# this is amazing....



## Leg cramps (Feb 9, 2009)

Tag less printing
https://www.youtube.com/watch?v=hPuGVemZ35A


----------



## kimura-mma (Jul 26, 2008)

It's called a Pad Printer.


----------



## TYGERON (Apr 26, 2009)

I was blown away years ago when I saw 4 color 

process pad printing done on plastic coasters.

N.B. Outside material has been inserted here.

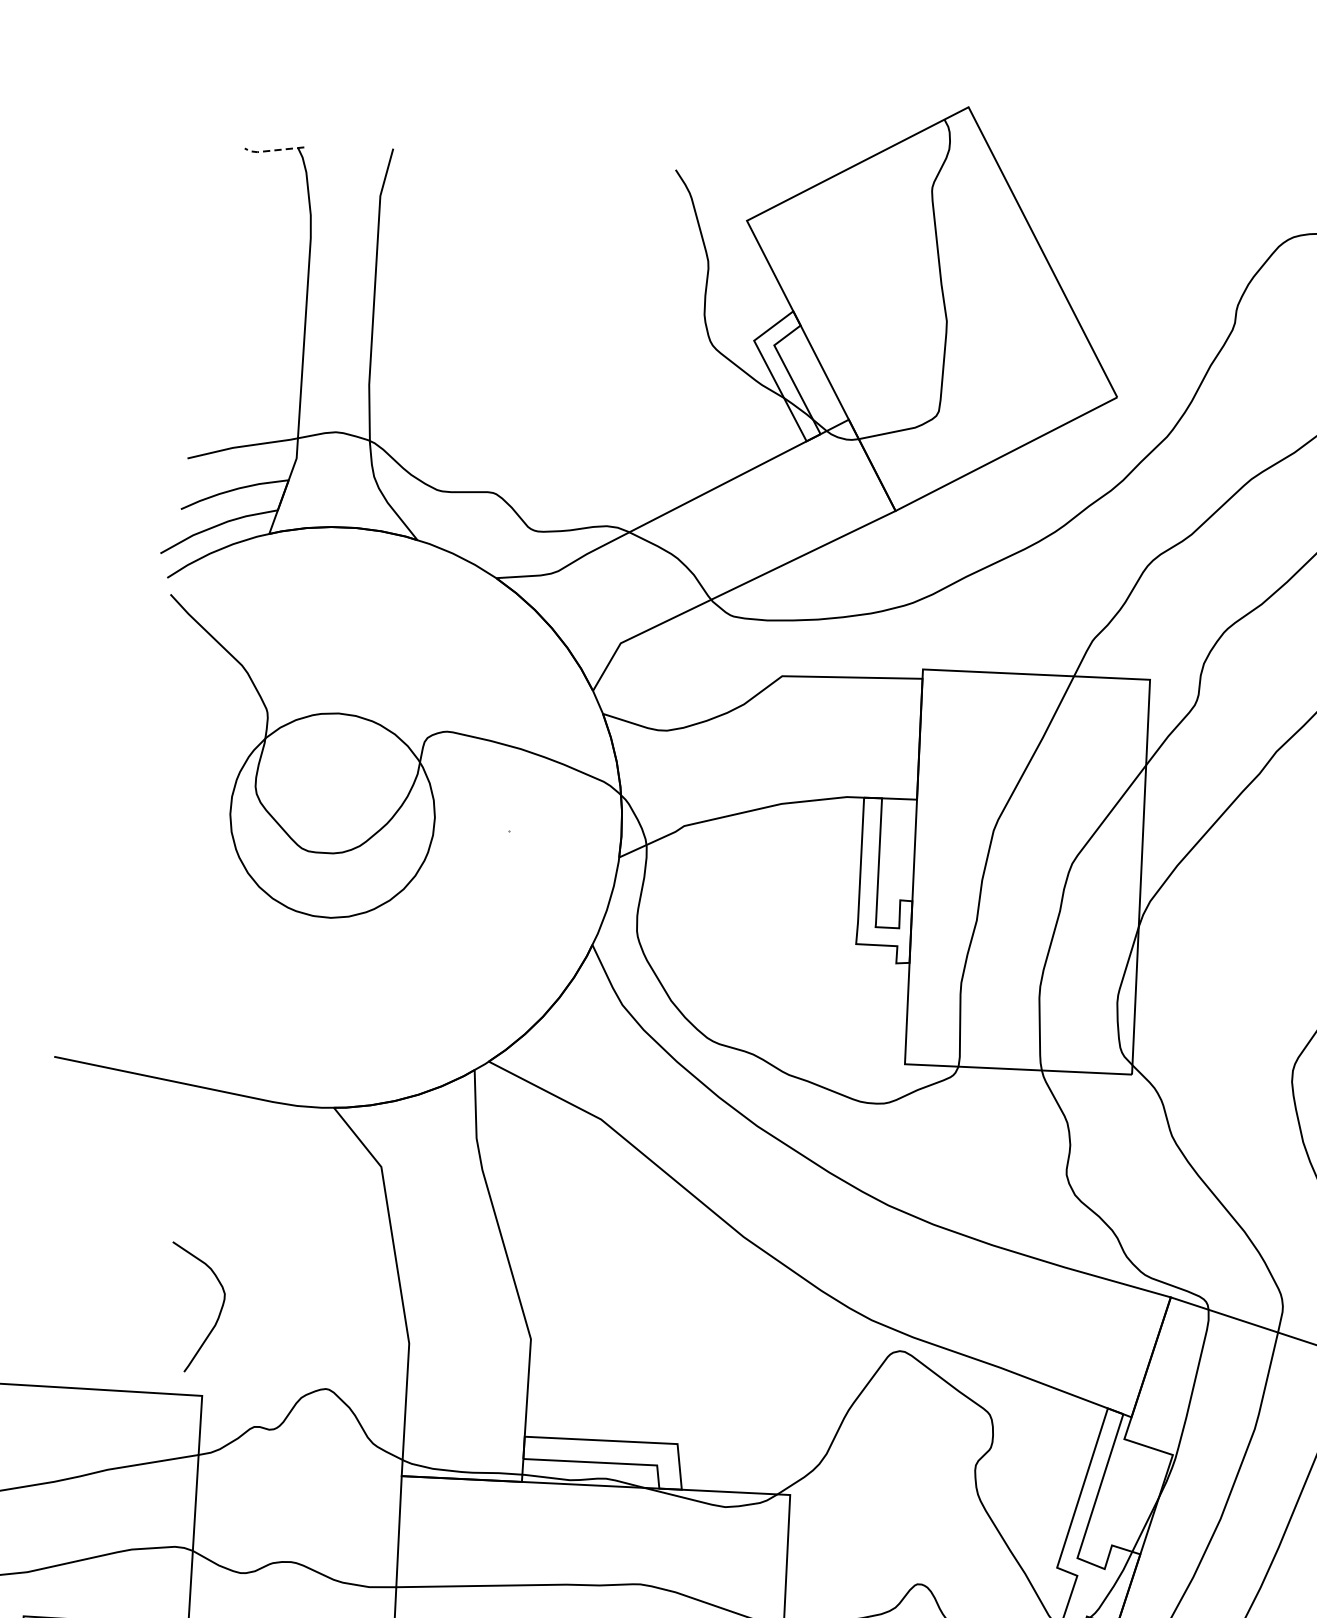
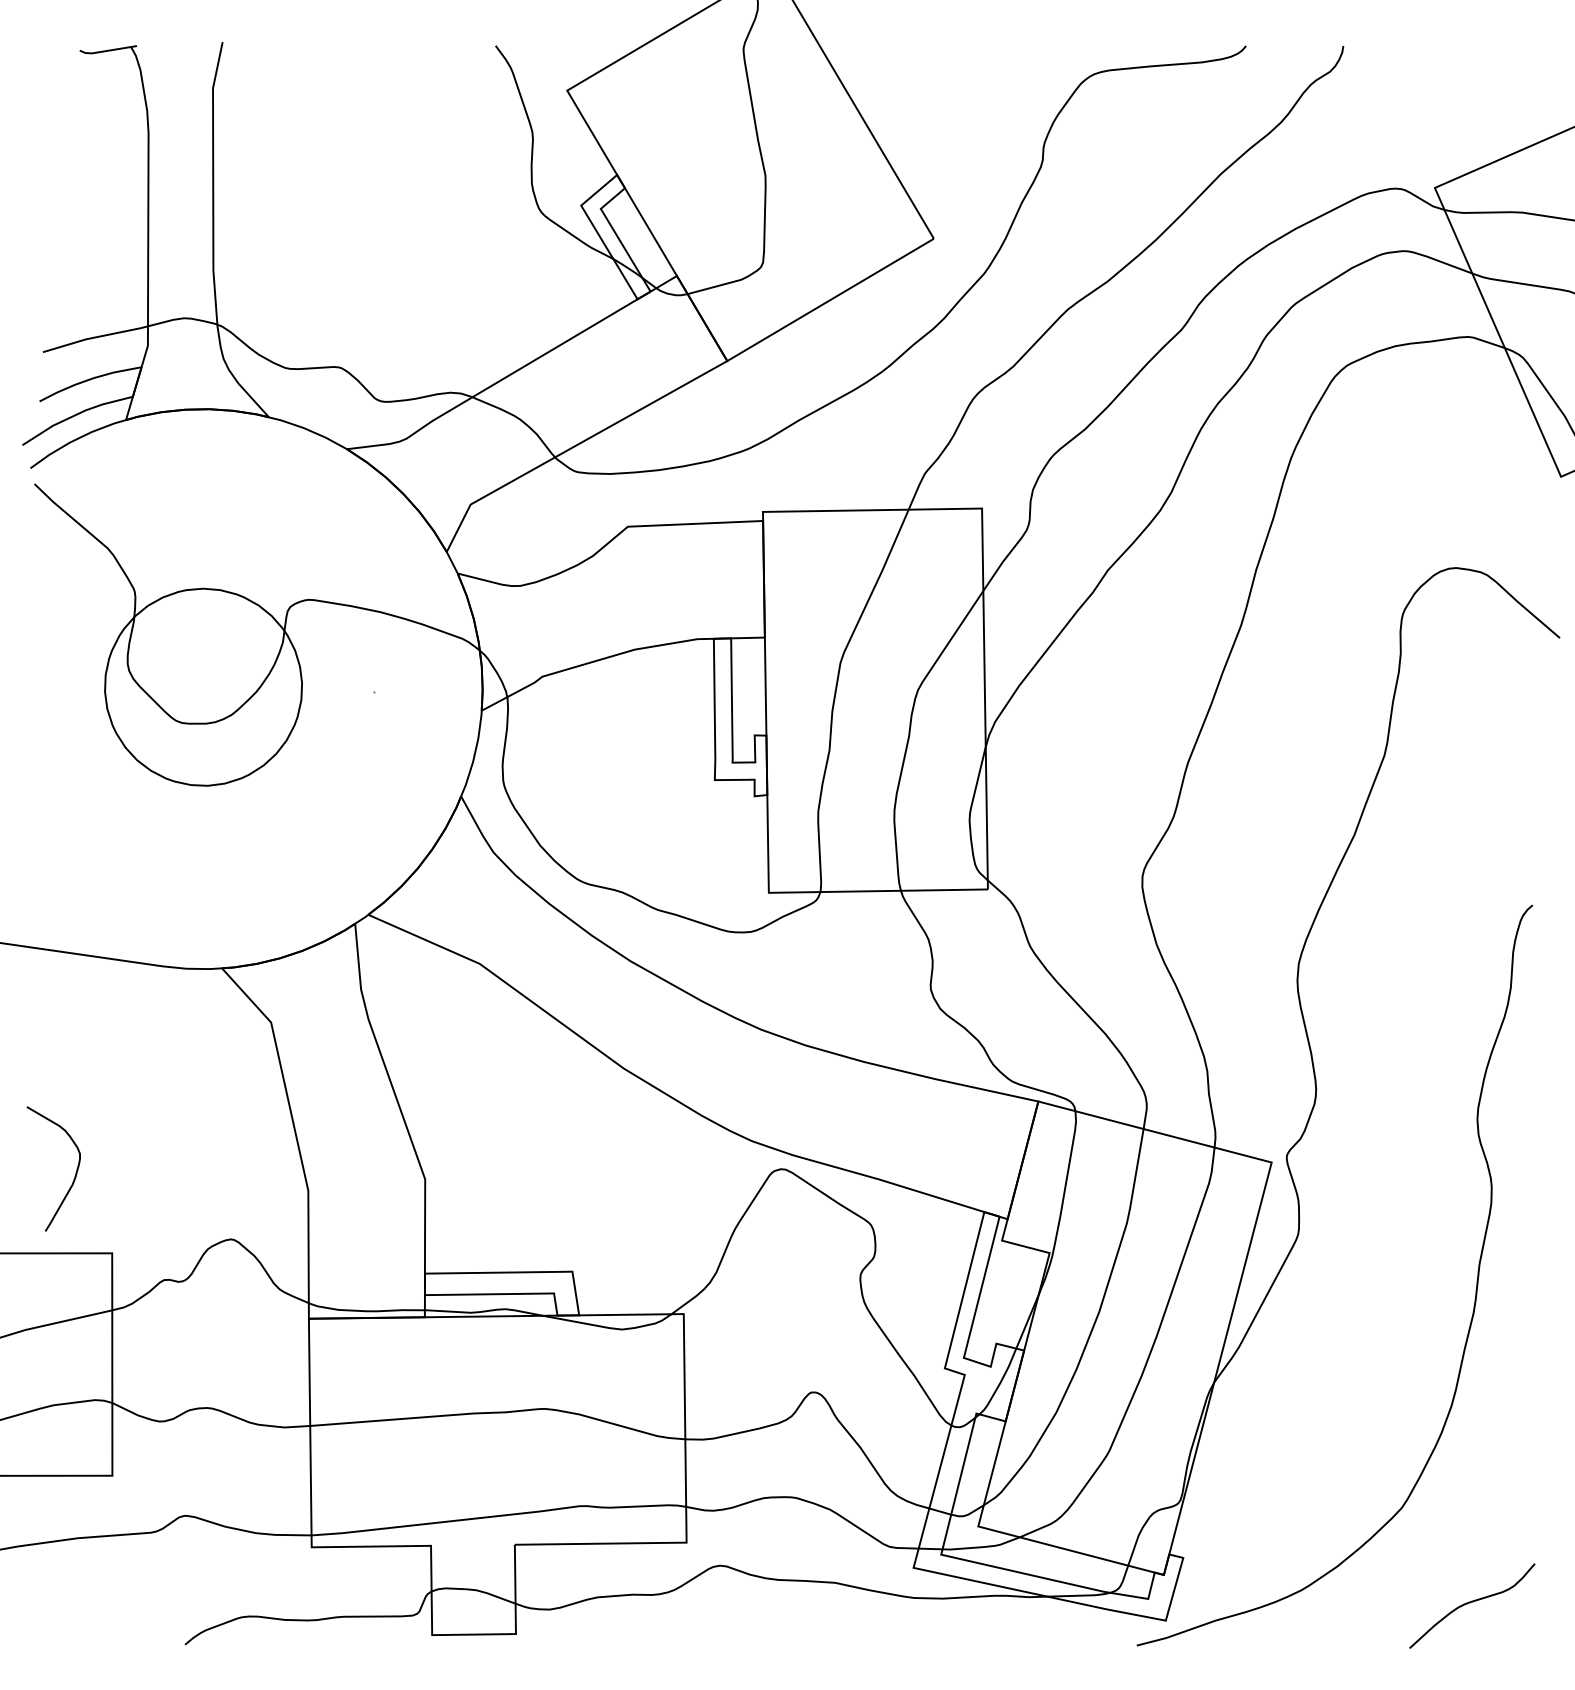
line: (272, 151) -> (106, 51), dashed -> solid
curve: (219, 1312) -> (75, 1172), moved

The image was sharp and vibrant colorful.

Now THAT was amazing!


I may need to get out more


----------



## Leg cramps (Feb 9, 2009)

I am researching adding cut and sew women's panties/bra's in my shop. I would need to change my product labels accordingly. .this may work nicely.


----------



## Leg cramps (Feb 9, 2009)

ok so I went to the pad printing section of the forum. Looks way more involved then I want to do. the search continues. got excited there for a minute. Guess Ill look into different methods


----------



## quesequese (Jun 16, 2015)

Yea thats nice.


----------



## yogaclothing (Jun 16, 2015)

wow, that's fast...I wonder how many times He's pinched a finger in that machine!


----------



## Blue92 (Oct 8, 2010)

And most likely makes less than $5.00 an hour.

May even be paid on a per piece basis.


----------



## Leg cramps (Feb 9, 2009)

Probably more like $5 a day.


----------



## rlassers (Oct 17, 2012)

Would Pad Printing do white ink on a shirt?


----------



## Leg cramps (Feb 9, 2009)

yes it will. I seen a 4 pad press with a color/design in each.


----------